Evidence used to entrap prisoners into gang validation and transportation to indefinite hell can be anonymous snitch notes, group photos, tattoos, innocent letters from home, or some other flimsy item. Once charged, all are found guilty. Prisoners designated "a threat to institutional security" are sent off to be warehoused inside an expensive SHU cell. The only way out is "parole, snitch or die."

Castillo is serving a 35-to-life sentence for murder and has no parole date.

The only real option Castillo and hundreds of others similarly situated have, other than becoming state informants, is to file writ after legal writ in hope of obtaining release from this bureaucratic maze of institutionalized racism and injustice. Some 85 percent of all prisoners kept in the SHU are prisoners of color.

Castillo makes a dent in system

In 1993 Castillo filed a petition of inquiry before California's Office of Administrative Law asking for a ruling on regulations that make no allowance for due process or constitutional protection.

Gang validation, indefinite SHU placement and debriefing make up what is commonly thought of as the "deadly triad." Over the last 10 years, tens of thousands of prisoners have been warehoused without proof of wrongdoing. After years of silence the OAL issued a 20-page administrative finding that says the CDC has for 10 years been illegally operating "underground" regulations never legally promulgated under the Administrative Regulatory Act, which all state agencies are bound by and which the OAL oversees.
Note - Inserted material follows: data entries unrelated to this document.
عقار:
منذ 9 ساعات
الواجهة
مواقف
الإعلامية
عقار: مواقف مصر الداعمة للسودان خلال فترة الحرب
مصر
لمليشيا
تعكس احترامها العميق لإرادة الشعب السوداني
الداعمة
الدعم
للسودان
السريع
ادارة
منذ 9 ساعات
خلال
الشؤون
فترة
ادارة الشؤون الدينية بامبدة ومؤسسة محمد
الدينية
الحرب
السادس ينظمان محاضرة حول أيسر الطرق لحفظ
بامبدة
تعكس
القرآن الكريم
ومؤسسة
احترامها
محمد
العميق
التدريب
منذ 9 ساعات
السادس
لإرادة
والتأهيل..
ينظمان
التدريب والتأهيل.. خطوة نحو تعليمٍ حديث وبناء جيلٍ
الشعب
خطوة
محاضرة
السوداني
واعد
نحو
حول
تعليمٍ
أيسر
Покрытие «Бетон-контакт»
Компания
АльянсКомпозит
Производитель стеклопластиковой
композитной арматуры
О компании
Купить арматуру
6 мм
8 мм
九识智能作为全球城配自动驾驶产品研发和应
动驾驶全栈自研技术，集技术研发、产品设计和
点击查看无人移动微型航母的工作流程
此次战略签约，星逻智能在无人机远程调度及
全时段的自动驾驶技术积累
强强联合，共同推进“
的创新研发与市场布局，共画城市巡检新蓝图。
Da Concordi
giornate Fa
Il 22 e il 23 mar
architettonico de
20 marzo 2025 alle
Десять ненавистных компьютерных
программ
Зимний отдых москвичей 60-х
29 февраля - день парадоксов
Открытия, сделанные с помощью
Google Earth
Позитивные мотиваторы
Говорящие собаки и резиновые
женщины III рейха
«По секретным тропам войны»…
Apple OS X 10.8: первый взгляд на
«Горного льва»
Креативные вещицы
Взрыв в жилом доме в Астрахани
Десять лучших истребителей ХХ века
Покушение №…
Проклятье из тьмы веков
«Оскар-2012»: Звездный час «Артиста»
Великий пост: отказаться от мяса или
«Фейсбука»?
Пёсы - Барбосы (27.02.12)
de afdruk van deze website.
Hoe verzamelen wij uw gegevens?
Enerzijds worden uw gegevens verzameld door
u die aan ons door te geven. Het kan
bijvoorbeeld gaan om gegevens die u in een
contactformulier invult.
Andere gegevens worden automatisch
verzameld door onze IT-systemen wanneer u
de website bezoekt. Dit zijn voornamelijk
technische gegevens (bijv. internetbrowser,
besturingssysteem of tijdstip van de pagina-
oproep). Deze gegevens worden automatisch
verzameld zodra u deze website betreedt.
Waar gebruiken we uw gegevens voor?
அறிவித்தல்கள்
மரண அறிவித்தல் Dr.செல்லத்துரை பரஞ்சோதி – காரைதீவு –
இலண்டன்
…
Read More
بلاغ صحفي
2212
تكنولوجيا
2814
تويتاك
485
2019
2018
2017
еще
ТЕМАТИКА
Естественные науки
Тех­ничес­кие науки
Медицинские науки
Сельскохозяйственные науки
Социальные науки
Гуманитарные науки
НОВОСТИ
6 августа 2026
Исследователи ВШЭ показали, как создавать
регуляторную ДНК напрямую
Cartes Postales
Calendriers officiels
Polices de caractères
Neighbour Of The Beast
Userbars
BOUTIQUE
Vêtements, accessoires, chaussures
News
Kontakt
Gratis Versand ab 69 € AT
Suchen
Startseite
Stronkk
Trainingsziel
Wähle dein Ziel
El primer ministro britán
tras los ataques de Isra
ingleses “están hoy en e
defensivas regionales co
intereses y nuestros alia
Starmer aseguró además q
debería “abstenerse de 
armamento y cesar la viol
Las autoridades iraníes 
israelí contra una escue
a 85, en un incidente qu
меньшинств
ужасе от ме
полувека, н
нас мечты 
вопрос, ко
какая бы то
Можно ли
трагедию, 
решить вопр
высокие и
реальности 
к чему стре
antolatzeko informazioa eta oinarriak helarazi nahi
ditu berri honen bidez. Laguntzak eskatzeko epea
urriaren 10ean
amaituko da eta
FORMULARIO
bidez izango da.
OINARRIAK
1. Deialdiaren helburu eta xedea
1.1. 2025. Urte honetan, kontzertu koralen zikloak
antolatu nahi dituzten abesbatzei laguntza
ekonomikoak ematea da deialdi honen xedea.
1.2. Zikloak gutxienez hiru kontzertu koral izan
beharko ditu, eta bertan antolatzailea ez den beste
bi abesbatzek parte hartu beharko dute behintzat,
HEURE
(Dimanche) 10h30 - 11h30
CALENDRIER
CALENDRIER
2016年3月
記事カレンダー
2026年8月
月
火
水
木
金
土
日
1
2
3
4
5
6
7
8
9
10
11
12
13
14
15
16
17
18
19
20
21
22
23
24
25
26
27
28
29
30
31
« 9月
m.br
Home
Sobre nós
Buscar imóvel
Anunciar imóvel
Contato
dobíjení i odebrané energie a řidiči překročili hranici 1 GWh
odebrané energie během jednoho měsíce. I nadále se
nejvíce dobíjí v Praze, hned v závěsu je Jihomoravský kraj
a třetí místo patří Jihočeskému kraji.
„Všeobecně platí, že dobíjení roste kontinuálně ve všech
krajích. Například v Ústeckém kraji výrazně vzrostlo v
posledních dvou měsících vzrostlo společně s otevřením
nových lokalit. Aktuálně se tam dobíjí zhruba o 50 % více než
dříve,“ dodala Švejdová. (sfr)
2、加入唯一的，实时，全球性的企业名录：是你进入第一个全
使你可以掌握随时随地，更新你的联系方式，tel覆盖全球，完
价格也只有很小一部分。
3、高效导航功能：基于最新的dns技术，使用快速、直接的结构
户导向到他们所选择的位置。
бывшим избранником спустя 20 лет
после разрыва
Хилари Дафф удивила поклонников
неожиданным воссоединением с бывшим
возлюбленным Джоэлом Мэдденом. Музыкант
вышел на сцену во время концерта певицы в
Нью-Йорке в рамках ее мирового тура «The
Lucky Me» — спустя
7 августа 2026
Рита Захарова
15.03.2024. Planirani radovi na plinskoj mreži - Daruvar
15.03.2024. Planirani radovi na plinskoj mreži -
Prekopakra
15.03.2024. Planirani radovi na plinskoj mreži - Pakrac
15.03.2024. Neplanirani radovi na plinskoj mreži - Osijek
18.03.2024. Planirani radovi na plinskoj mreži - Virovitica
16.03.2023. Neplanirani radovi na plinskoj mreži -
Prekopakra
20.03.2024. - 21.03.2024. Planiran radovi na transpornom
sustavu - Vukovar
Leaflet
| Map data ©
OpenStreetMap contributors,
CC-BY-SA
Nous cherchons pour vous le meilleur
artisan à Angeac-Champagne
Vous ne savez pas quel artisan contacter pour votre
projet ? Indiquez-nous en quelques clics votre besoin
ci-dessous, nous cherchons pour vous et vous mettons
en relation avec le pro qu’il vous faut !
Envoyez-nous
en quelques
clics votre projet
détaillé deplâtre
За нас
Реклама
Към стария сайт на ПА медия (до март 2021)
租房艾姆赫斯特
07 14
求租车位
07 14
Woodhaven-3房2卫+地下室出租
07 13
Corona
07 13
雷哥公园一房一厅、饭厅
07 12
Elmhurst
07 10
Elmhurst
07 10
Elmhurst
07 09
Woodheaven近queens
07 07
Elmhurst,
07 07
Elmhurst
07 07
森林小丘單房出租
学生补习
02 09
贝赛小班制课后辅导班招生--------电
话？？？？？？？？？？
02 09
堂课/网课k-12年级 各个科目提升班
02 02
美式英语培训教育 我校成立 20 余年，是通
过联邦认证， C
Time and again, Castillo has been brought before prison kangaroo courts in an attempt to break him. He has repeatedly denied gang ties and has, instead, accused his oppressors of targeting him because of his jailhouse-lawyer activities. He has been told that he must "debrief" if he wants any consideration for release from life-long lockup.

Prisoners spend all their time inside windowless cells with no fresh air. Many commit suicide or are driven insane. CPF has found that numerous prisoners housed inside the SHU can claim years of clean time, having done absolutely nothing illegal. Their only real prison infraction has been refusal to surrender their personal identities or collaborate with their oppressors.

Many like Castillo are active jailhouse lawyers who give aid to others and are considered prison leaders, revolutionaries and prisoners of conscience.

Pelican Bay opened in 1989 and has been the subject of many lawsuits. Despite prisoner victories, little has changed. Conditions remain deplorable. PBSP is presently under federal investigation for a string of mysterious deaths inside SHU cells last year.

This is the first time the prison system has been successfully challenged by an inmate on the issues of debriefing and validation. For the first time, the CDC has been found to be in violation of its own regulations because of failure to legalize them as required by law.

For the sake of perpetuating itself and its $5 billion annual budget, the prison-industrial complex has resorted to unconstitutional methods. Castillo's jailhouse activism has set in motion what is hoped will be an avalanche of petitions by prisoners for release from warehousing, not only at Pelican Bay but throughout the prison system.

To date, thousands of prisoners in the SHU system remain entombed for life.